Portrait of Diva, a trained sniffer dog with Kenyan Wildlife Service (KWS) © Juozas Cernius / WWF-UK

wildlife sniffer dogs the dogs safeguarding our wild species

Portrait of Diva, a trained sniffer dog with Kenyan Wildlife Service (KWS) © Juozas Cernius / WWF-UK


Meet the super sniffers defending wild species from crime

These four-legged recruits are making a real impact in the ongoing efforts to combat crimes against wild species.

Dogs have an incredible sense of smell, capable of picking up even the tiniest traces of wild species in illicit products across shipping containers, airports, and the field. In our efforts to develop new ways to combat illegal trade, we’re working with WWF and authorities in India, Kenya, and beyond to unleash the remarkable abilities of wildlife sniffer dogs.

94 sniffer squads

are deployed with forest departments and railways protection force in India

sniffing out the smugglers

Wildlife detector dogs are proving invaluable in tackling wild species crimes.

They’re working in various ways, from helping rangers in National Parks in Africa and India catch poachers to detecting illicit products derived from wild species in airports.

These highly trained sniffer squads are essential in stopping poachers and traffickers in their tracks and ensuring justice for our wild species.

A wildlife sniffer dog searches postal sacks at an airport warehouse


WILDLIFE sniffer dogs at work in INDIA

The training programme began in India in 2008, initiated by TRAFFIC's India Office with support from WWF-India. Known as Super Sniffers, these dogs have been highly successful in seizing wild species contraband from smugglers and catching poachers in the act.

So far, 94 sniffer dogs have been deployed across 19 provinces in India, and more are being trained at three different centres. Much like with detecting drugs or explosives, these dogs use their incredible sense of smell to detect various wild species parts and derivatives in trade, including those from tigers, elephants, and rhinos, deer meat, live birds, snakes, porcupines, red sanders, turtles, and tortoises.

So far, these Super Sniffers have played a leading role in over 400 cases of crimes against wild species.


sniffer dog deployment and training: from puppies to protectors

Each sniffer dog embarks on an essential training journey before stepping into their crucial role of protecting wild species.

The initial training phase starts when the dogs are between six and nine months old. During this time, they are paired with personal handlers to build a strong and trusting bond. Strategic exercises reinforce this bond, teaching the recruits to handle challenging situations and respond to specific commands.

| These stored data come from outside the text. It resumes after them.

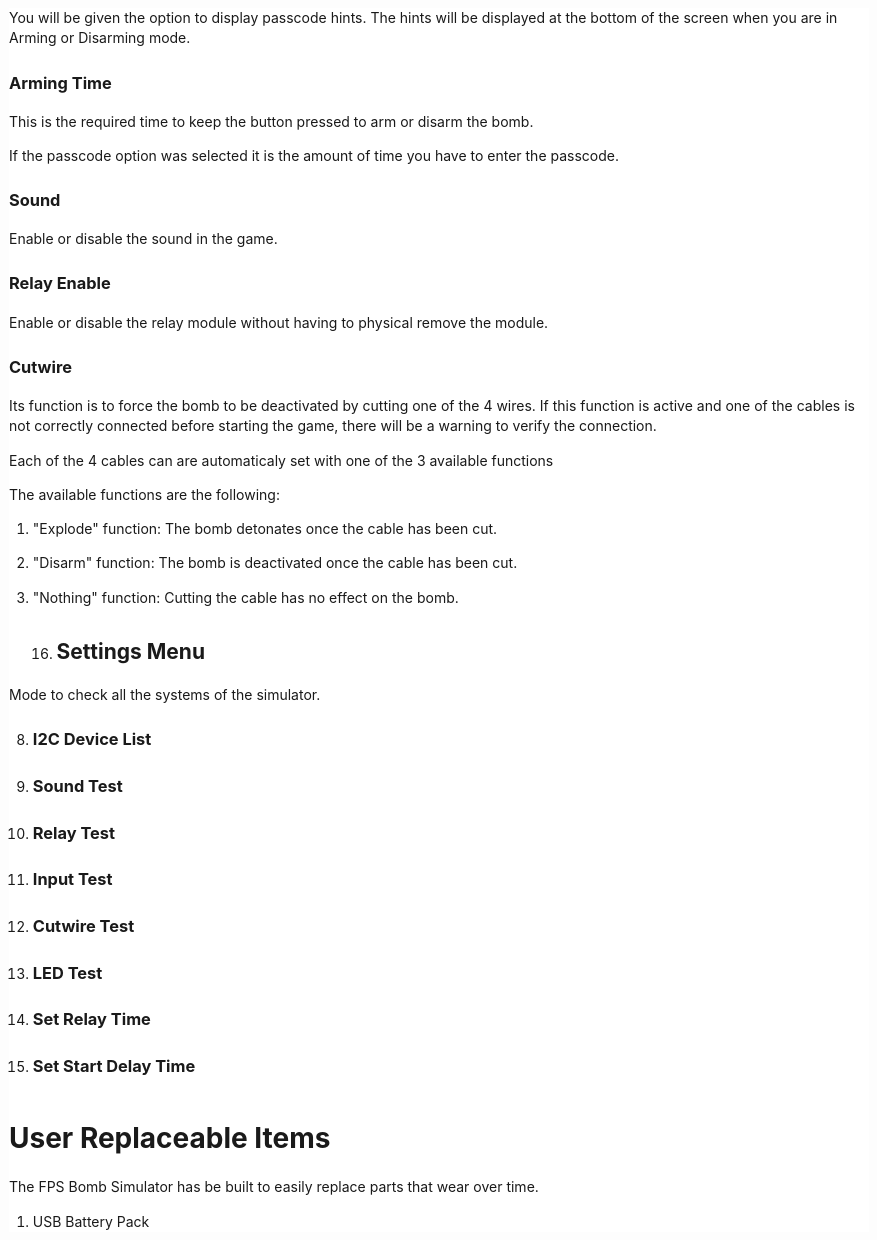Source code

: You will be given the option to display passcode hints. The hints will be displayed at the bottom of the screen when you are in Arming or Disarming mode.

### Arming Time

This is the required time to keep the button pressed to arm or disarm the bomb.

If the passcode option was selected it is the amount of time you have to enter the passcode.

### Sound

Enable or disable the sound in the game.

### Relay Enable

Enable or disable the relay module without having to physical remove the module.

### Cutwire

Its function is to force the bomb to be deactivated by cutting one of the 4 wires. If this function is active and one of the cables is not correctly connected before starting the game, there will be a warning to verify the connection.

Each of the 4 cables can are automaticaly set with one of the 3 available functions

The available functions are the following:

1.  "Explode" function: The bomb detonates once the cable has been cut.

2.  "Disarm" function: The bomb is deactivated once the cable has been cut.

3.  "Nothing" function: Cutting the cable has no effect on the bomb.
    
    16. ## Settings Menu

Mode to check all the systems of the simulator.

8.  ### I2C Device List

9.  ### Sound Test

10. ### Relay Test

11. ### Input Test

12. ### Cutwire Test

13. ### LED Test

14. ### Set Relay Time

15. ### Set Start Delay Time

# User Replaceable Items

The FPS Bomb Simulator has be built to easily replace parts that wear over time.

1.  USB Battery Pack
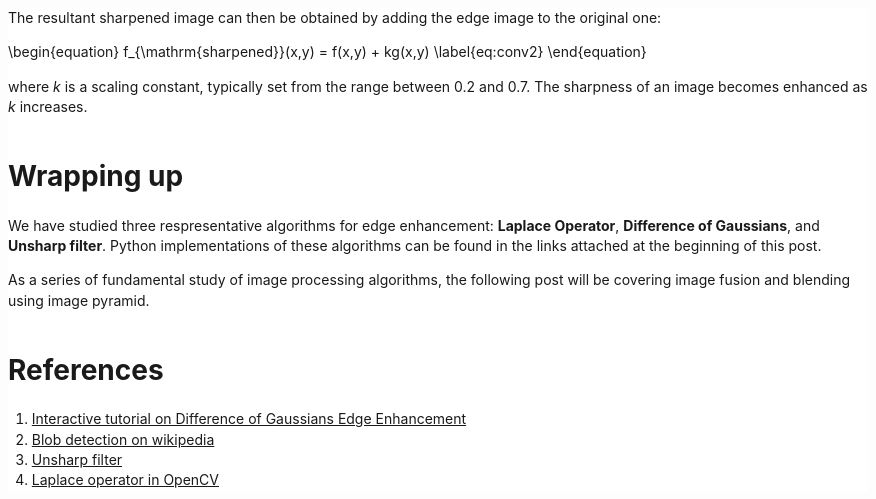 
The resultant sharpened image can then be obtained by adding the edge image to the original one:  

\begin{equation}
f_{\mathrm{sharpened}}(x,y) = f(x,y) + kg(x,y)
\label{eq:conv2}
\end{equation}


where $k$ is a scaling constant, typically set from the range between 0.2 and 0.7. The sharpness of an image becomes enhanced as $k$ increases.


# Wrapping up
   
   We have studied three respresentative algorithms for edge enhancement: **Laplace Operator**, **Difference of Gaussians**, and **Unsharp filter**. 
   Python implementations of these algorithms can be found in the links attached at the beginning of this post.
   
   As a series of fundamental study of image processing algorithms, the following post will be covering image fusion and blending using image pyramid.   
   

# References 
  
  1. [Interactive tutorial on Difference of Gaussians Edge Enhancement](https://micro.magnet.fsu.edu/primer/java/digitalimaging/processing/diffgaussians/index.html) 
  2. [Blob detection on wikipedia](https://en.wikipedia.org/wiki/Blob_detection#The_Laplacian_of_Gaussian)  
  3. [Unsharp filter](https://homepages.inf.ed.ac.uk/rbf/HIPR2/unsharp.htm)   
  4. [Laplace operator in OpenCV](https://docs.opencv.org/3.4/d5/db5/tutorial_laplace_operator.html)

In the second training phase, the dogs focus on learning skills related to detecting crimes against wild species, such as identifying illicit products and apprehending poachers. In the final stage of training, their skills are sharpened as they investigate crime scenes. As any student should, the trainees receive rewards for their good work.

Once the training is complete, the dogs are ready to enter the field and fulfil their duty of protecting threatened wild species!

Sniffer dog squads at a passing out ceremony © TRAFFIC


sniffing out contraband in containers

Detecting smuggled products derived from wild species remains a constant challenge for Customs and law enforcement. Picture the daunting task of trying to locate concealed ivory or pangolin scales within one of thousands of 40-foot shipping containers - it's no small feat!

In collaboration with WWF, TRAFFIC has successfully tested vacuum pump technology. This tool collects vapour traces from containers, and trained dogs then examine the samples to determine if contraband is present.

However, implementing this technology can be expensive. With partners, TRAFFIC is developing an affordable alternative, utilising locally-sourced materials. The aim is to make this vacuum system more widely accessible in source countries to enable port agencies to build their own systems and train their sniffer dogs to detect concealed products derived from wild species.

Equipped with this technology and guidance from our Super Sniffers, port agencies can enhance their efforts to seize illegal products, discouraging traffickers. Putting a stop to these unlawful activities is key to safeguarding our wild species from overexploitation and allowing nature to thrive.